--- Set problem ---
Revise the data below so that every instance of "pixels" becomes "px", and leave everything else unchanged.

A run of records
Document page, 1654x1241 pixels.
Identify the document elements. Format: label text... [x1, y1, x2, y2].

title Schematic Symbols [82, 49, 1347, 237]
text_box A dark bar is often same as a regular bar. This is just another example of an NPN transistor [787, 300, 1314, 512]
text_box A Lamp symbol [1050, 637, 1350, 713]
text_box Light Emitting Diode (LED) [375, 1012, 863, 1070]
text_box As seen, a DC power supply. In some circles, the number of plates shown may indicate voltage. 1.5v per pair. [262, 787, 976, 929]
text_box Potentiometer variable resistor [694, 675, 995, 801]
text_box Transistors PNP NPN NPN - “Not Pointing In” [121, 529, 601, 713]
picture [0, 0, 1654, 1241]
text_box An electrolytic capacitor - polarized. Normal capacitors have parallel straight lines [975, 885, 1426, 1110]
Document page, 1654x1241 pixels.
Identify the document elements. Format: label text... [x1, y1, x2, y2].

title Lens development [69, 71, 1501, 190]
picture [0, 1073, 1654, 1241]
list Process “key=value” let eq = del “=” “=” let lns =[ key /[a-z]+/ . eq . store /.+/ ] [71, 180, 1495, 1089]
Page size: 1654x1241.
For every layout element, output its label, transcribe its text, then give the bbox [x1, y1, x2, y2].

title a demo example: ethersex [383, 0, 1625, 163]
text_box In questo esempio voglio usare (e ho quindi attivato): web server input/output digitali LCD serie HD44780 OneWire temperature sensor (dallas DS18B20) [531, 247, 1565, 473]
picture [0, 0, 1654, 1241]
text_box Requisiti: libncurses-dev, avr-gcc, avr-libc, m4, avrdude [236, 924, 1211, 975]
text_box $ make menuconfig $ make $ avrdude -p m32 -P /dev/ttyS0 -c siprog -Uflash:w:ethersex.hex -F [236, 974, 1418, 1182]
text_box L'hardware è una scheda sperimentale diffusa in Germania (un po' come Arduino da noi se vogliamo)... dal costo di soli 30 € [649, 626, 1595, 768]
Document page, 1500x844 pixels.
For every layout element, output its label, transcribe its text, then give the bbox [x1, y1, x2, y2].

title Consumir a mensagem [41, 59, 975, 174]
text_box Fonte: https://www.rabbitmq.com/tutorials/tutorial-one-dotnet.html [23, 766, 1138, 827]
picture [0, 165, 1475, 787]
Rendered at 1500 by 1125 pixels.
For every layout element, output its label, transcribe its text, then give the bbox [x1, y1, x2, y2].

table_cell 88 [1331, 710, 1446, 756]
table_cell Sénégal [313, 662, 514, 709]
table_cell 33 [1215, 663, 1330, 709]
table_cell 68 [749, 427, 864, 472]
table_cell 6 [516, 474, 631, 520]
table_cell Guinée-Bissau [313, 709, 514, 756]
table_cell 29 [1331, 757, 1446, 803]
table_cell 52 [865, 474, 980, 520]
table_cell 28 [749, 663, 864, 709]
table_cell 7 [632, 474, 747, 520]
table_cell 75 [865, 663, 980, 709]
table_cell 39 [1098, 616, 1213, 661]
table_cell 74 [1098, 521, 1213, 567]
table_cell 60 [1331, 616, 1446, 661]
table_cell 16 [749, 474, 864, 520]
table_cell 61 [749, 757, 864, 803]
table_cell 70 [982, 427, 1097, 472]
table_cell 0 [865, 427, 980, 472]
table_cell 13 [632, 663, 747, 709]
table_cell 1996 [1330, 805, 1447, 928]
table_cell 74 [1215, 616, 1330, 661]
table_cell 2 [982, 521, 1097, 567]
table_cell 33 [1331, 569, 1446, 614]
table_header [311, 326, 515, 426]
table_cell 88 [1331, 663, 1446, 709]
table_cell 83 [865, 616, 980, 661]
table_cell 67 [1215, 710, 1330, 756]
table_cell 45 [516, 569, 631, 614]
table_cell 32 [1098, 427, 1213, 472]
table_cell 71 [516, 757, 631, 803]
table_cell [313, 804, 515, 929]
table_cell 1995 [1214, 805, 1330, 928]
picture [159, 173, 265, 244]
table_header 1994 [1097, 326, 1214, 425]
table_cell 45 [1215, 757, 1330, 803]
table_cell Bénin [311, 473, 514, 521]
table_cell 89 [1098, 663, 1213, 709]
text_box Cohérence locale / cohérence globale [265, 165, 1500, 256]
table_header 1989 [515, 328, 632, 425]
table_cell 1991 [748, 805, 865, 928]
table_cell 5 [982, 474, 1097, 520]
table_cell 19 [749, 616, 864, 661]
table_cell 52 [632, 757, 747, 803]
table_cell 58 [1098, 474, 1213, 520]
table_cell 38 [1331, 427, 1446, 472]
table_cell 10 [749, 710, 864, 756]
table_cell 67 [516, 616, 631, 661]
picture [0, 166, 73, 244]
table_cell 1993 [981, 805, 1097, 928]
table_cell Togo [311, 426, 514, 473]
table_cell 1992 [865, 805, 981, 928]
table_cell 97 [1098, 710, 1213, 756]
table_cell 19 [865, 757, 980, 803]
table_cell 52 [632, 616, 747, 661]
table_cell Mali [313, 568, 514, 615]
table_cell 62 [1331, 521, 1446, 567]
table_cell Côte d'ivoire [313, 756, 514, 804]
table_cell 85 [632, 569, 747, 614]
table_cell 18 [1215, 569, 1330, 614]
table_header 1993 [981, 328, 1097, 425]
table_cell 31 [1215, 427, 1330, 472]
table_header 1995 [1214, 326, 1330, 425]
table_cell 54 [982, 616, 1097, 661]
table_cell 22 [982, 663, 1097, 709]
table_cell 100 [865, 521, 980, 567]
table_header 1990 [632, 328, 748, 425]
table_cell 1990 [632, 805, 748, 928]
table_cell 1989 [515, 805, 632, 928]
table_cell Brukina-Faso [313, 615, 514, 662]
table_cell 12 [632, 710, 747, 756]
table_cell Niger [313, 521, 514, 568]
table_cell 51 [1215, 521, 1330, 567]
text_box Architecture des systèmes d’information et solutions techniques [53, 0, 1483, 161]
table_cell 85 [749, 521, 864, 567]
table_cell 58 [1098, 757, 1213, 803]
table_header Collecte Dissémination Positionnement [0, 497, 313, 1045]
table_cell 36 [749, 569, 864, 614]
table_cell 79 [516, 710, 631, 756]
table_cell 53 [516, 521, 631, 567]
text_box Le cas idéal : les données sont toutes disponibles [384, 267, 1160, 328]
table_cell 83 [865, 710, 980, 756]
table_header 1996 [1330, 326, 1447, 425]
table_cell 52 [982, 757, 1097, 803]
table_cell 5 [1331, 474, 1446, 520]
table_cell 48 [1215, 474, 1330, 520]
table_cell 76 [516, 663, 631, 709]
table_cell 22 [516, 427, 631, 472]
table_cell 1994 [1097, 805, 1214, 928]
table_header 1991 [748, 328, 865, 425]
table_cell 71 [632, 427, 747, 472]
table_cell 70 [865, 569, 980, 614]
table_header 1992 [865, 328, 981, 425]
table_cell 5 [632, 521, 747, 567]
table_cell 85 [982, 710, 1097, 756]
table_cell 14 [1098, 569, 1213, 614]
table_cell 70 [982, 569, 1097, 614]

--- Solution ---
Document page, 1654x1241 px.
Identify the document elements. Format: label text... [x1, y1, x2, y2].

title Schematic Symbols [82, 49, 1347, 237]
text_box A dark bar is often same as a regular bar. This is just another example of an NPN transistor [787, 300, 1314, 512]
text_box A Lamp symbol [1050, 637, 1350, 713]
text_box Light Emitting Diode (LED) [375, 1012, 863, 1070]
text_box As seen, a DC power supply. In some circles, the number of plates shown may indicate voltage. 1.5v per pair. [262, 787, 976, 929]
text_box Potentiometer variable resistor [694, 675, 995, 801]
text_box Transistors PNP NPN NPN - “Not Pointing In” [121, 529, 601, 713]
picture [0, 0, 1654, 1241]
text_box An electrolytic capacitor - polarized. Normal capacitors have parallel straight lines [975, 885, 1426, 1110]
Document page, 1654x1241 px.
Identify the document elements. Format: label text... [x1, y1, x2, y2].

title Lens development [69, 71, 1501, 190]
picture [0, 1073, 1654, 1241]
list Process “key=value” let eq = del “=” “=” let lns =[ key /[a-z]+/ . eq . store /.+/ ] [71, 180, 1495, 1089]
Page size: 1654x1241.
For every layout element, output its label, transcribe its text, then give the bbox [x1, y1, x2, y2].

title a demo example: ethersex [383, 0, 1625, 163]
text_box In questo esempio voglio usare (e ho quindi attivato): web server input/output digitali LCD serie HD44780 OneWire temperature sensor (dallas DS18B20) [531, 247, 1565, 473]
picture [0, 0, 1654, 1241]
text_box Requisiti: libncurses-dev, avr-gcc, avr-libc, m4, avrdude [236, 924, 1211, 975]
text_box $ make menuconfig $ make $ avrdude -p m32 -P /dev/ttyS0 -c siprog -Uflash:w:ethersex.hex -F [236, 974, 1418, 1182]
text_box L'hardware è una scheda sperimentale diffusa in Germania (un po' come Arduino da noi se vogliamo)... dal costo di soli 30 € [649, 626, 1595, 768]
Document page, 1500x844 px.
For every layout element, output its label, transcribe its text, then give the bbox [x1, y1, x2, y2].

title Consumir a mensagem [41, 59, 975, 174]
text_box Fonte: https://www.rabbitmq.com/tutorials/tutorial-one-dotnet.html [23, 766, 1138, 827]
picture [0, 165, 1475, 787]
Rendered at 1500 by 1125 px.
For every layout element, output its label, transcribe its text, then give the bbox [x1, y1, x2, y2].

table_cell 88 [1331, 710, 1446, 756]
table_cell Sénégal [313, 662, 514, 709]
table_cell 33 [1215, 663, 1330, 709]
table_cell 68 [749, 427, 864, 472]
table_cell 6 [516, 474, 631, 520]
table_cell Guinée-Bissau [313, 709, 514, 756]
table_cell 29 [1331, 757, 1446, 803]
table_cell 52 [865, 474, 980, 520]
table_cell 28 [749, 663, 864, 709]
table_cell 7 [632, 474, 747, 520]
table_cell 75 [865, 663, 980, 709]
table_cell 39 [1098, 616, 1213, 661]
table_cell 74 [1098, 521, 1213, 567]
table_cell 60 [1331, 616, 1446, 661]
table_cell 16 [749, 474, 864, 520]
table_cell 61 [749, 757, 864, 803]
table_cell 70 [982, 427, 1097, 472]
table_cell 0 [865, 427, 980, 472]
table_cell 13 [632, 663, 747, 709]
table_cell 1996 [1330, 805, 1447, 928]
table_cell 74 [1215, 616, 1330, 661]
table_cell 2 [982, 521, 1097, 567]
table_cell 33 [1331, 569, 1446, 614]
table_header [311, 326, 515, 426]
table_cell 88 [1331, 663, 1446, 709]
table_cell 83 [865, 616, 980, 661]
table_cell 67 [1215, 710, 1330, 756]
table_cell 45 [516, 569, 631, 614]
table_cell 32 [1098, 427, 1213, 472]
table_cell 71 [516, 757, 631, 803]
table_cell [313, 804, 515, 929]
table_cell 1995 [1214, 805, 1330, 928]
picture [159, 173, 265, 244]
table_header 1994 [1097, 326, 1214, 425]
table_cell 45 [1215, 757, 1330, 803]
table_cell Bénin [311, 473, 514, 521]
table_cell 89 [1098, 663, 1213, 709]
text_box Cohérence locale / cohérence globale [265, 165, 1500, 256]
table_header 1989 [515, 328, 632, 425]
table_cell 1991 [748, 805, 865, 928]
table_cell 5 [982, 474, 1097, 520]
table_cell 19 [749, 616, 864, 661]
table_cell 52 [632, 757, 747, 803]
table_cell 58 [1098, 474, 1213, 520]
table_cell 38 [1331, 427, 1446, 472]
table_cell 10 [749, 710, 864, 756]
table_cell 67 [516, 616, 631, 661]
picture [0, 166, 73, 244]
table_cell 1993 [981, 805, 1097, 928]
table_cell Togo [311, 426, 514, 473]
table_cell 1992 [865, 805, 981, 928]
table_cell 97 [1098, 710, 1213, 756]
table_cell 19 [865, 757, 980, 803]
table_cell 52 [632, 616, 747, 661]
table_cell Mali [313, 568, 514, 615]
table_cell 62 [1331, 521, 1446, 567]
table_cell Côte d'ivoire [313, 756, 514, 804]
table_cell 85 [632, 569, 747, 614]
table_cell 18 [1215, 569, 1330, 614]
table_header 1993 [981, 328, 1097, 425]
table_cell 31 [1215, 427, 1330, 472]
table_header 1995 [1214, 326, 1330, 425]
table_cell 54 [982, 616, 1097, 661]
table_cell 22 [982, 663, 1097, 709]
table_cell 100 [865, 521, 980, 567]
table_header 1990 [632, 328, 748, 425]
table_cell 1990 [632, 805, 748, 928]
table_cell 1989 [515, 805, 632, 928]
table_cell Brukina-Faso [313, 615, 514, 662]
table_cell 12 [632, 710, 747, 756]
table_cell Niger [313, 521, 514, 568]
table_cell 51 [1215, 521, 1330, 567]
text_box Architecture des systèmes d’information et solutions techniques [53, 0, 1483, 161]
table_cell 85 [749, 521, 864, 567]
table_cell 58 [1098, 757, 1213, 803]
table_header Collecte Dissémination Positionnement [0, 497, 313, 1045]
table_cell 36 [749, 569, 864, 614]
table_cell 79 [516, 710, 631, 756]
table_cell 53 [516, 521, 631, 567]
text_box Le cas idéal : les données sont toutes disponibles [384, 267, 1160, 328]
table_cell 83 [865, 710, 980, 756]
table_header 1996 [1330, 326, 1447, 425]
table_cell 52 [982, 757, 1097, 803]
table_cell 5 [1331, 474, 1446, 520]
table_cell 48 [1215, 474, 1330, 520]
table_cell 76 [516, 663, 631, 709]
table_cell 22 [516, 427, 631, 472]
table_cell 1994 [1097, 805, 1214, 928]
table_header 1991 [748, 328, 865, 425]
table_cell 71 [632, 427, 747, 472]
table_cell 70 [865, 569, 980, 614]
table_header 1992 [865, 328, 981, 425]
table_cell 5 [632, 521, 747, 567]
table_cell 85 [982, 710, 1097, 756]
table_cell 14 [1098, 569, 1213, 614]
table_cell 70 [982, 569, 1097, 614]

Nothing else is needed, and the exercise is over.